--- Data ---

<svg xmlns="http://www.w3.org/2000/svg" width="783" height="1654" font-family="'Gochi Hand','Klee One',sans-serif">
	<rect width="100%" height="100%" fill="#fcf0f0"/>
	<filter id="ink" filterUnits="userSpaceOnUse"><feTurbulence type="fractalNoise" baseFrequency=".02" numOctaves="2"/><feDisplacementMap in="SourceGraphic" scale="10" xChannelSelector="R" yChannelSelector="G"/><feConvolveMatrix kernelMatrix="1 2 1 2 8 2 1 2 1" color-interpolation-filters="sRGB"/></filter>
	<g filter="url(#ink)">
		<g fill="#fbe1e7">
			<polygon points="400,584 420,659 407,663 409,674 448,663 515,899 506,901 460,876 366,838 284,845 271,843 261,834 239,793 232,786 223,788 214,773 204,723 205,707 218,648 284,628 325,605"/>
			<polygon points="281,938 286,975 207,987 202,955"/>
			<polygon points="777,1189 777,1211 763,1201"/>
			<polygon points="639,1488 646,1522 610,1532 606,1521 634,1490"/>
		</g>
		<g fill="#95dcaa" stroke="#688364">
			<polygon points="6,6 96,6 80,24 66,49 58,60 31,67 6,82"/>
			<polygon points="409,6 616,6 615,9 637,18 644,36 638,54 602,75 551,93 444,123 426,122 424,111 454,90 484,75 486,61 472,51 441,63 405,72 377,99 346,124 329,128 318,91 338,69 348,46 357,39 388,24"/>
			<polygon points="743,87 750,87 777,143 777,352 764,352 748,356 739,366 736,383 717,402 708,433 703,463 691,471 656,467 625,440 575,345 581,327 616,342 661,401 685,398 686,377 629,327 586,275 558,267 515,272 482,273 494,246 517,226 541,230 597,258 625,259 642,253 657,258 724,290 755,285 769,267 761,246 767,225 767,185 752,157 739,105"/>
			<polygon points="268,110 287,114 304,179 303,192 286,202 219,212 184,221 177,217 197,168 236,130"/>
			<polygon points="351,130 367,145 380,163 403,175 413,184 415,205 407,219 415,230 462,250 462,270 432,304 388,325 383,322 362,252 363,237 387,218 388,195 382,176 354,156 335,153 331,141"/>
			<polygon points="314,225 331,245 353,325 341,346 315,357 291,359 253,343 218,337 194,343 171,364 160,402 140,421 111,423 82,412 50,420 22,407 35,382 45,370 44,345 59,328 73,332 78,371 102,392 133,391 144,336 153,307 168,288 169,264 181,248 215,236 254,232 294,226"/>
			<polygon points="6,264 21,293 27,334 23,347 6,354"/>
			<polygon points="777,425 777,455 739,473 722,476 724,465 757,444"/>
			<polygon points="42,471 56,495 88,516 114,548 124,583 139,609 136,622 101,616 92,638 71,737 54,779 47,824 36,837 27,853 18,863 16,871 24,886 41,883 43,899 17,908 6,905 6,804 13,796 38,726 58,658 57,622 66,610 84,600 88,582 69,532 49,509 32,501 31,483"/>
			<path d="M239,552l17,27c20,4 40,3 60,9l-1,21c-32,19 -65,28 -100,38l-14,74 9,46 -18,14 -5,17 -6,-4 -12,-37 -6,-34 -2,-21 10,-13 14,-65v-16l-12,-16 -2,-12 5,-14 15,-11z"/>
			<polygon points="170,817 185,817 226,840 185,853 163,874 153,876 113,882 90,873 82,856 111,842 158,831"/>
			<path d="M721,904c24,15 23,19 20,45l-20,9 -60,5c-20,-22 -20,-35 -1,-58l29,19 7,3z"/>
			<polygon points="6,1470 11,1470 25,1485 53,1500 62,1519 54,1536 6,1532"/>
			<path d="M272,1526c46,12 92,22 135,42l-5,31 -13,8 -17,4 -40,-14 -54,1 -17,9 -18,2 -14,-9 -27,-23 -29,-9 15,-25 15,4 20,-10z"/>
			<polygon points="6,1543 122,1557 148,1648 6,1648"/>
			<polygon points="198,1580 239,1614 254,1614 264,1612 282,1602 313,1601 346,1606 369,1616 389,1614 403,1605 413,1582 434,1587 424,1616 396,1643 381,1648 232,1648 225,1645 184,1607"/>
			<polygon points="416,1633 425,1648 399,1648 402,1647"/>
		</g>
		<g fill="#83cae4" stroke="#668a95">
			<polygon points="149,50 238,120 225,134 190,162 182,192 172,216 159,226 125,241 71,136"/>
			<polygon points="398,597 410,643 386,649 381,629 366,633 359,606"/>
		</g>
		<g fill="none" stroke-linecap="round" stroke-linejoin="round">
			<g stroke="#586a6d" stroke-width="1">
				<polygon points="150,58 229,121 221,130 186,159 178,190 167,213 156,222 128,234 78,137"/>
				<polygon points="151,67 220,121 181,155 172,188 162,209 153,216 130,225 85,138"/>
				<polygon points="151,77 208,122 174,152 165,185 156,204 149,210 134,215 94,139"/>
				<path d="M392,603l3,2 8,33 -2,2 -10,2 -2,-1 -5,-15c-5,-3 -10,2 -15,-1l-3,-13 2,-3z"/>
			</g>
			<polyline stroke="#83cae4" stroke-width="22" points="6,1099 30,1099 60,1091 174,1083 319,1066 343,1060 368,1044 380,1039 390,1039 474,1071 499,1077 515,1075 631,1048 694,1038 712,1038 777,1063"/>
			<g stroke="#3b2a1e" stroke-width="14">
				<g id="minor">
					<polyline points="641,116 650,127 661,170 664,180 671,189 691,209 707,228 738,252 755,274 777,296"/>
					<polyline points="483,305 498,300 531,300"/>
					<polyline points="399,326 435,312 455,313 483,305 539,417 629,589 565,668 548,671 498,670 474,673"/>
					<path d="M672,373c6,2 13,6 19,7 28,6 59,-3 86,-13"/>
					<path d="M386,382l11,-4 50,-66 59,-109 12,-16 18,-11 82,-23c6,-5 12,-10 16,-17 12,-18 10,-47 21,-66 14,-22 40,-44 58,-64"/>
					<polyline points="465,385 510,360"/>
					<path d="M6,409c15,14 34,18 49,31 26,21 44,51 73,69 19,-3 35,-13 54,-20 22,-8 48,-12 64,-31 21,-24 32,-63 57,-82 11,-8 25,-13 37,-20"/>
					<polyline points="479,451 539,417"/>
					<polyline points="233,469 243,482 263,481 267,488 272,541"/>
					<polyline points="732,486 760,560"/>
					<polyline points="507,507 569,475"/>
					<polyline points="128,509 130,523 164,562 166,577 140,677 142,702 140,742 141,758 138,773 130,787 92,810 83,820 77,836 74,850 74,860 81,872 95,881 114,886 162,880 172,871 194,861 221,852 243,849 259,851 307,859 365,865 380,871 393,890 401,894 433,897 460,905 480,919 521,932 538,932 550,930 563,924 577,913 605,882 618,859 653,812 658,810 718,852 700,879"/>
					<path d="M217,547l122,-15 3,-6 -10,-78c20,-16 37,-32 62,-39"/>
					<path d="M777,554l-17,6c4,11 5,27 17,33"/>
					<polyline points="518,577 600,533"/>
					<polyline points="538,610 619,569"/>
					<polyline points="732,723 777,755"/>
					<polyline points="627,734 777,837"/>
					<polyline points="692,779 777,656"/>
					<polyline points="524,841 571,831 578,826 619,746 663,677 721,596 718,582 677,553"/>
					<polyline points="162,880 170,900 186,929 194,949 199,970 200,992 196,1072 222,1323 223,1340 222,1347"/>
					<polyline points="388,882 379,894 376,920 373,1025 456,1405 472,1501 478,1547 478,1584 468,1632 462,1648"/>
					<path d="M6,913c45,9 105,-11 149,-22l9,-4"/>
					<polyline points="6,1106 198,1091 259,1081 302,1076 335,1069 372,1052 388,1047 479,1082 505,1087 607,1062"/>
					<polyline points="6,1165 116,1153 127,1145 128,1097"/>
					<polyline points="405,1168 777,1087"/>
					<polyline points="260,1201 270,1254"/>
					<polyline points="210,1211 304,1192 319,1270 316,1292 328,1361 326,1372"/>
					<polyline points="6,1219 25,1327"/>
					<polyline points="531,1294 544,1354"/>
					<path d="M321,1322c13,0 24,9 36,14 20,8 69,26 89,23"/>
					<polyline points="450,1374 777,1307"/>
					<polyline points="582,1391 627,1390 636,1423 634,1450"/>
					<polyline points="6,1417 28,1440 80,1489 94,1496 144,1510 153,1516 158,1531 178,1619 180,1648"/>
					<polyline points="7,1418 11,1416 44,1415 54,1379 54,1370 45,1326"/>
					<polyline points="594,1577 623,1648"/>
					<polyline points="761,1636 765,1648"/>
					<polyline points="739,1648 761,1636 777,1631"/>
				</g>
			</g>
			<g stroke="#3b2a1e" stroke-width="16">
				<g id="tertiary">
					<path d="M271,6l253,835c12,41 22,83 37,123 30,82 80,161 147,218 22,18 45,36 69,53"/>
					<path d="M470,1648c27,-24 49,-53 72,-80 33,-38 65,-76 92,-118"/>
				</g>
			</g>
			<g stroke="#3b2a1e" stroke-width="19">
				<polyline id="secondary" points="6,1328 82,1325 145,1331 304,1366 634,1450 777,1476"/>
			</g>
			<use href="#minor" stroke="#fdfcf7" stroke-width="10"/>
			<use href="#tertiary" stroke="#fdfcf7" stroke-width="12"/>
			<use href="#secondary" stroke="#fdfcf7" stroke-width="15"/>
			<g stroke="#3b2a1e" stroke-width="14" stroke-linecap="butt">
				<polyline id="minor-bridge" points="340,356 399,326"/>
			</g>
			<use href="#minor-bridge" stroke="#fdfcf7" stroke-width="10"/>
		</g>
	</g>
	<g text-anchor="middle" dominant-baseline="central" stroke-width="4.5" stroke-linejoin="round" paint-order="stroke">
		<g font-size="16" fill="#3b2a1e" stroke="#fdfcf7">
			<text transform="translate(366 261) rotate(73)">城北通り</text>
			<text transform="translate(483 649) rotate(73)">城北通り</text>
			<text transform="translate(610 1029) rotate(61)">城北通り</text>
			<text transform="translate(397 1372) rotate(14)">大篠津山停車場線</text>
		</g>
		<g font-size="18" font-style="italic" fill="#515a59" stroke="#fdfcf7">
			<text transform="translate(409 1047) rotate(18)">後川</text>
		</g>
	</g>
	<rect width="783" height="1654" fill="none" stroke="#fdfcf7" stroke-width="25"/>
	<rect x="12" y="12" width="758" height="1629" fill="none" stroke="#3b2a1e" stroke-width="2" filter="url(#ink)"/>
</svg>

---

* **What is required**: Each line containing "linejoin" belongs in the answer; pick these out of the material and copy them.

* **Answer section**:
		<g fill="none" stroke-linecap="round" stroke-linejoin="round">
	<g text-anchor="middle" dominant-baseline="central" stroke-width="4.5" stroke-linejoin="round" paint-order="stroke">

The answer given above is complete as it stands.